In January, Czech authorities had smothered demonstrations and arrested dissident leader Václav Havel. Two months later, in partially free elections, several non-Communists won election to Russia's Congress of People's Deputies. In April a Polish "Round Table Agreement" restored Solidarity's legal status, and May saw fences separating Hungary from Austria removed. Free Polish elections in June produced a landslide victory for Solidarity over the Communist Party, while Chinese tanks and troops killed an estimated 1,022 protestors, losing twenty-three soldiers and cops in the process, at Beijing's Tiananmen Square.
August had continued Eastern Europe's "Singing Revolution," some 2.2 million persons joining hands to form a "Baltic Way" stretching from Tallinn, Estonia, across Latvia to Vilnius, Lithuania. October witnessed mass protests in Leipzig, East Germany, and parliament's declaration that Hungary was a republic. Berlin authorities lifted travel restrictions in November and began dismantling the twenty-eight-year-old dividing wall. That same month brought a "Velvet Revolution" to Czechoslovakia, with Party leaders renouncing their monopoly on power.
December completed the downhill stampede toward "freedom." On the 1st, Mikhail Gorbachev met with Pope John Paul II at the Vatican. Six days later, Lithuania ended Communist Party control. On the 16th, protests swept through Romania, climaxed by the executions of Red tyrant Nicolae Ceauşescu and his wife, capped yesterday by Václav Havel's election as president.

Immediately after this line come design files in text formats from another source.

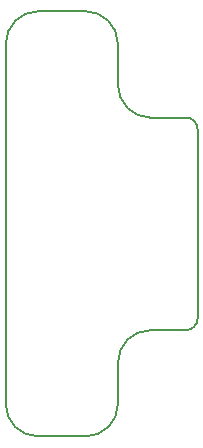
<source format=gm1>
G04 #@! TF.FileFunction,Profile,NP*
%FSLAX46Y46*%
G04 Gerber Fmt 4.6, Leading zero omitted, Abs format (unit mm)*
G04 Created by KiCad (PCBNEW 4.0.1-stable) date Tuesday, April 12, 2016 'PMt' 11:21:32 PM*
%MOMM*%
G01*
G04 APERTURE LIST*
%ADD10C,0.100000*%
%ADD11C,0.150000*%
G04 APERTURE END LIST*
D10*
D11*
X166000000Y-92750000D02*
X166000000Y-96250000D01*
X166000000Y-119750000D02*
X166000000Y-123250000D01*
X172750000Y-100000000D02*
X172750000Y-116000000D01*
X171750000Y-117000000D02*
G75*
G03X172750000Y-116000000I0J1000000D01*
G01*
X168750000Y-117000000D02*
X171750000Y-117000000D01*
X168750000Y-99000000D02*
X171750000Y-99000000D01*
X172750000Y-100000000D02*
G75*
G03X171750000Y-99000000I-1000000J0D01*
G01*
X168750000Y-117000000D02*
G75*
G03X166000000Y-119750000I0J-2750000D01*
G01*
X166000000Y-96250000D02*
G75*
G03X168750000Y-99000000I2750000J0D01*
G01*
X156500000Y-123250000D02*
G75*
G03X159250000Y-126000000I2750000J0D01*
G01*
X163250000Y-126000000D02*
G75*
G03X166000000Y-123250000I0J2750000D01*
G01*
X166000000Y-92750000D02*
G75*
G03X163250000Y-90000000I-2750000J0D01*
G01*
X159250000Y-90000000D02*
G75*
G03X156500000Y-92750000I0J-2750000D01*
G01*
X159250000Y-126000000D02*
X163250000Y-126000000D01*
X156500000Y-92750000D02*
X156500000Y-123250000D01*
X159250000Y-90000000D02*
X163250000Y-90000000D01*
M02*

</source>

"You're still collecting information?" Barnes asked Bobrik.
"Da. Always."
As usual, most of the Bureau documents that Barnes had photographed focused on the continuing fiasco in Afghanistan and CIA denials that it was involved beyond occasional disbursal of "humanitarian aid." March had brought a new mujahideen offens
ive on Jalalabad, near the Pakistani border. Langley had formally ended its Operation Cyclone when the last Red Army troops withdrew, but now Afghanistan had plunged into a civil war between Muslim guerillas and Mohammad Najibullah's government. Pakistani President Mohammad Zia ul-Haq's Inter-Services Intelligence group was fighting on "God's" side, covertly supported by the CIA, Britain's MI6 and SAS, Saudi Arabia, and Chinese advisors. CIA Director William Casey had sneaked into Pakistan several times, urging its leaders to flood the Soviet Union with propaganda highlighting—sometimes fabricating—Red Army atrocities against Afghani Muslims.

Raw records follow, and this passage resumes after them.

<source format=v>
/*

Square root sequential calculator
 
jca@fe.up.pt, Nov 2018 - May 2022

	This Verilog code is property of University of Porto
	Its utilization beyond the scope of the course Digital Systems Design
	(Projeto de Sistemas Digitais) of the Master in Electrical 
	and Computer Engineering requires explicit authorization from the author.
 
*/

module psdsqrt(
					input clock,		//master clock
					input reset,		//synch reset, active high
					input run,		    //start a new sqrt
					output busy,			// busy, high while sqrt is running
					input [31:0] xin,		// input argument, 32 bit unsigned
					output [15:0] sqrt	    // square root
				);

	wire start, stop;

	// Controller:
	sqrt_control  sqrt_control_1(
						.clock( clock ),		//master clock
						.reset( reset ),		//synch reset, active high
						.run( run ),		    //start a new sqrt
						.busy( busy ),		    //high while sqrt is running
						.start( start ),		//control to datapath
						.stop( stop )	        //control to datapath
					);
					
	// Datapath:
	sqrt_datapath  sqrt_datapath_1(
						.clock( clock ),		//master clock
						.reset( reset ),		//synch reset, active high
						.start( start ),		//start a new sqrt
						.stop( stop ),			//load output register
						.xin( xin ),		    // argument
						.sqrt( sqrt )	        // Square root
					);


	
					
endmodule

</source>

The war's toll, summing up, included 14,000 Russian soldiers dead or missing, with another 53,753 wounded and 415,932 disease-stricken, out of 620,000 deployed. Moscow also admitted losing 451 aircraft, 147 tanks, 1,341 other armored vehicles, 11,369 trucks, and 433 artillery pieces. On the civilian side, death estimates ranged from 562,000 to 2 million. Half of all Earth's refugees were now Afghanis, 2 million homeless in their own nation, another 5 to 10 million living in Iran and Pakistan. Land mines had killed 25,000 civilians, and some 15 million of those buried explosives still remained in place, the gift that keeps on giving.

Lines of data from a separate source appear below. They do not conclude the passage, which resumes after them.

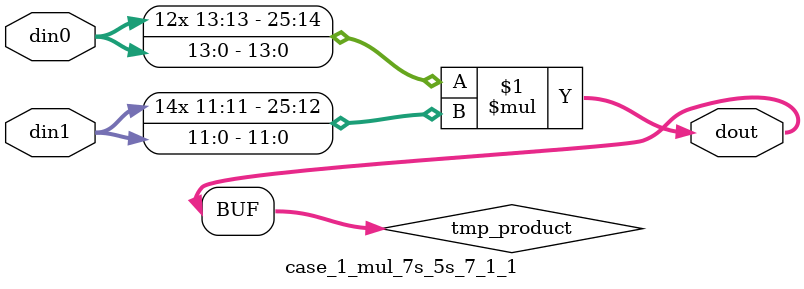
<source format=v>

`timescale 1 ns / 1 ps

 module case_1_mul_7s_5s_7_1_1(din0, din1, dout);
parameter ID = 1;
parameter NUM_STAGE = 0;
parameter din0_WIDTH = 14;
parameter din1_WIDTH = 12;
parameter dout_WIDTH = 26;

input [din0_WIDTH - 1 : 0] din0; 
input [din1_WIDTH - 1 : 0] din1; 
output [dout_WIDTH - 1 : 0] dout;

wire signed [dout_WIDTH - 1 : 0] tmp_product;



























assign tmp_product = $signed(din0) * $signed(din1);








assign dout = tmp_product;





















endmodule

</source>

At present, guns and money flowed through Pakistan from Langley, London and Riyadh to four main Muslim factions: the Jamiat-e Islami, led by Ahmed Shah Massoud, the "Lion of Panjshir"; Gulbuddin "Rocketyar" Hekmatyar's Hezb-e-Islami ("Islamist Party"); Jalaluddin Haqqani's eponymous Haqqani Network; and Osama bin Laden's Al-Qaeda ("The Base," or "The Foundation"). Of the hour, Haqqani spent the most time knocking off rival mujahideen, while Al-Qaeda seemed more prone to turning rage against its Western benefactors in a gross show of ingratitude.
The microfilm changed hands, and Barnes moved on without a backward glance at Bobrik. He had much to think about, but his resolve to bring the Bureau down remained unchanged, unwavering.